The authors reviewed prospectively collected data obtained in 1241 patients with head injury who were treated between 1986 and 2012. Patients with severe TBI, motor Glasgow Coma Scale (mGCS) score < 6 on admission, and those who had favorable outcomes (Glasgow Outcome Scale [GOS] score of 4 or 5, indicating moderate disability or good recovery) at 6 months were selected. Baseline demographic, clinical, and imaging data were analyzed. The time from injury to the first record of following commands (mGCS score of 6) after injury was recorded. The temporal profile of GOS scores from discharge to 6 months after the injury was also assessed.

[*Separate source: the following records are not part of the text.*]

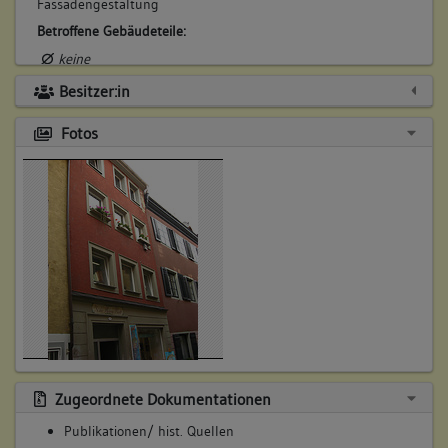
Fassadengestaltung
Betroffene Gebäudeteile:
keine
Besitzer:in
Fotos
Zugeordnete Dokumentationen
Publikationen/ hist. Quellen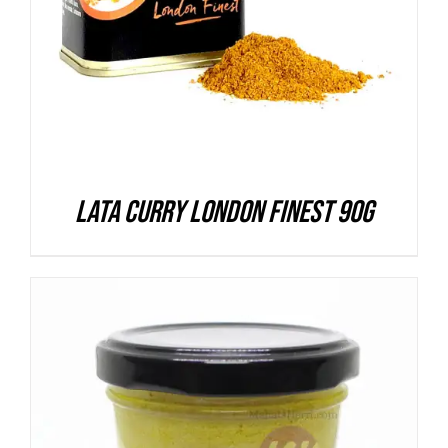
Lata Curry London Finest 90g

The authors studied 218 patients (183 male and 35 female) with a mean age of 28.9 ± 11.2 years. The majority of patients were able to follow commands (mGCS score of 6) within the 1st week after injury (71.4%), with the highest percentage of patients in this group recovering on Day 1 (28.6%). Recovery to the point of following commands beyond 2 weeks after the injury was seen in 14.8% of patients, who experienced significantly longer durations of intracranial pressure monitoring (p = 0.001) and neuromuscular blockade (p < 0.001). In comparison with patients with moderate disability, patients with good recovery had a higher initial GCS score (p = 0.01), lower incidence of anisocoria at admission (p = 0.048), and a shorter ICU stay (p < 0.001) and total hospital stay (p < 0.001). There was considerable improvement in GOS scores from discharge to follow-up at 6 months.
Up to 15% of patients with a favorable outcome after severe TBI may begin to follow commands beyond 2 weeks after the injury. These data caution against early withdrawal of life-sustaining treatment in patients with severe TBI.